Und daneben gibt es rund 399 weitere Werke, bei mittlerweile knapp der Hälfte haben Frauen Regie geführt. Es sind zumeist Filme, die eine politische Absicht zeigen sollen. „Weltweit setzen sich Unternehmen und kulturelle Institutionen seit Jahren mit Inklusion und Gleichberechtigung auseinander“, heißt es in der Selbstbeschreibung des Filmfests. Filme profitierten auf vielen Ebenen von Diversität – vom Entstehungsprozess bis zur Auswertung. „Teilhabe ist somit nicht nur eine gesellschaftspolitische Komponente, sondern die Voraussetzung für Erfolg. Die Auseinandersetzung mit der Vielstimmigkeit und Vielfalt der Gesellschaft gehöre seit der Gründung 1951 zum Selbstverständnis der Internationalen Filmfestspiele Berlin.“
Manchen ist das nicht streitbar genug. Bei der von Filmkritikern initierten „Woche der Kritik“, die gleichzeitig mit der Berlinale stattfindet, glaubt man, das Kino liege auf der „Intensivstation“. Zumindest lautet so das diesjährige Motto. „Ist das Kino heute nicht unfassbar brav? Gerade dann, wenn es angeblich ums Ganze geht?“
Gezeigt und diskutiert wird eine Werkschau mit Arbeiten von Christoph Schlingensief. Im Hinblick auf die Berlinale wirkt das ein bisschen, als wollten die Kuratoren fragen: Ist „divers“ das neue „brav“? Müsste man nicht fragen: Ist diversity hauptsächlich eine Wirtschaftsstrategie?
Wer weiß, was dabei herauskommt. Von heute sind Schlingensiefs Filme auch nicht gerade. Vielleicht fällt die Debatte darüber ja aktuell aus. Und im Berlinale-Wettbewerb sind drei deutsche Filme zu sehen. Fatih Akin hat „Der Goldene Handschuh“, Heinz Strunks krude Erzählung über den Mörder Fritz Honka, verfilmt. Brutalität dürfte immer aktuell sein. Außerdem laufen Angela Schanelecs Film „Ich war zuhause, aber“ und Nora Fingscheidts „Systemsprenger“.

▶ Bereitgestellte Daten:
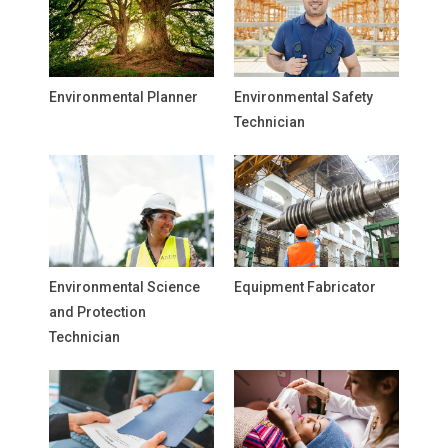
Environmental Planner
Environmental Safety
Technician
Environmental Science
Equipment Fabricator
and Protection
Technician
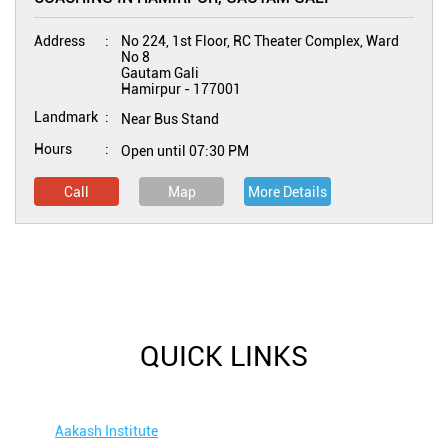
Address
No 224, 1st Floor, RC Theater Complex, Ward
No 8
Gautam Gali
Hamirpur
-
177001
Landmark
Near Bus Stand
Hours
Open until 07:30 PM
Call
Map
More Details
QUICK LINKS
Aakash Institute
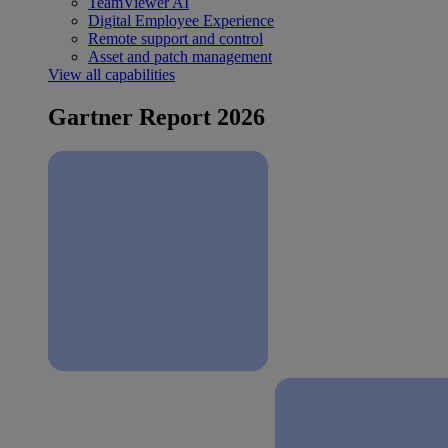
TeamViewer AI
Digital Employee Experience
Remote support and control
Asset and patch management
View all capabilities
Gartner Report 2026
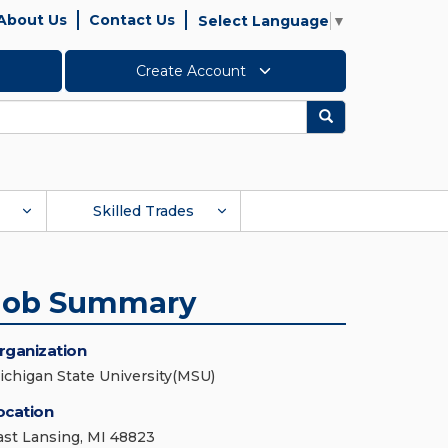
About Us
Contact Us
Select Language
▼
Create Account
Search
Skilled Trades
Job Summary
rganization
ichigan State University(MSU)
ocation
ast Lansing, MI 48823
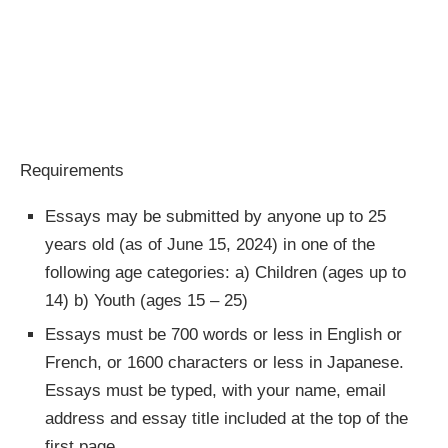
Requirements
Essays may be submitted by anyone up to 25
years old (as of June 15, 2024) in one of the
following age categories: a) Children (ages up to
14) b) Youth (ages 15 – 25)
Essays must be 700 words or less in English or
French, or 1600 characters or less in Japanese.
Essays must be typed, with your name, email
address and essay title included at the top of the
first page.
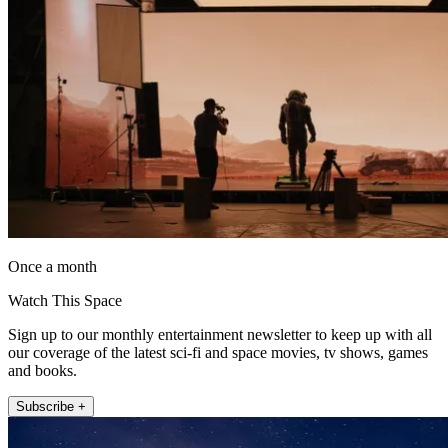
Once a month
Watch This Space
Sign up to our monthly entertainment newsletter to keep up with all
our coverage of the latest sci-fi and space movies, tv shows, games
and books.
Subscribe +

---

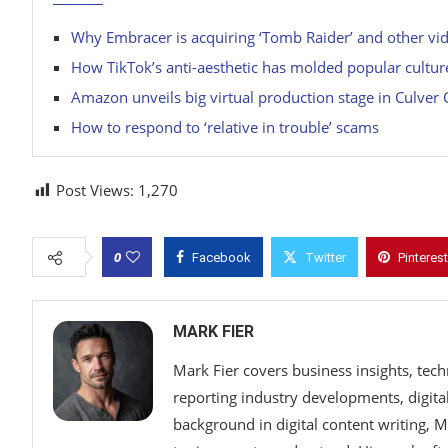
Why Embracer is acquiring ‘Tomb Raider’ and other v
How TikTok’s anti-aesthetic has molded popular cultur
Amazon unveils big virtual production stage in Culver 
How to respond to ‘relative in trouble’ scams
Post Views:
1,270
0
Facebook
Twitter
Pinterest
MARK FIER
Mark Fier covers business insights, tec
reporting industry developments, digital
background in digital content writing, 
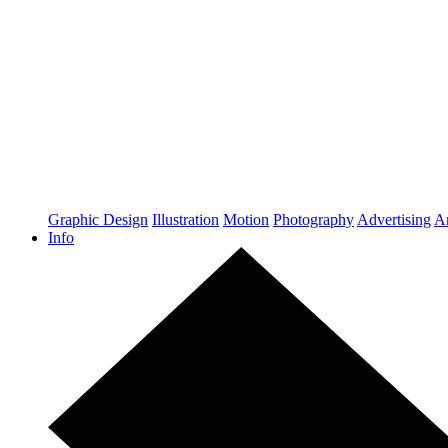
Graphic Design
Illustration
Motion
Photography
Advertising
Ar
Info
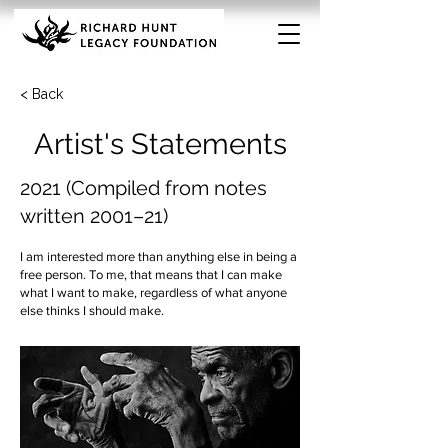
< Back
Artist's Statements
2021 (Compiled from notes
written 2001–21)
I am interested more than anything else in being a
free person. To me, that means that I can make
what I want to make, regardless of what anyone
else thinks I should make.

▶ Aufgaben:
1. Übersetzen Sie den Satz „Und im Berlinale-Wettbewerb sind drei deutsche Filme zu sehen.“ aus dem Textauszug über die Berlinale ins Englische.
2. Nennen Sie alle Personen, die im Textauszug über die Berlinale mit Namen erwähnt werden.

▶ Lösungen:
1. And three German films can be seen in the Berlinale competition.

2. Christoph Schlingensief, Fatih Akin, Heinz Strunk, Fritz Honka, Angela Schanelec, Nora Fingscheidt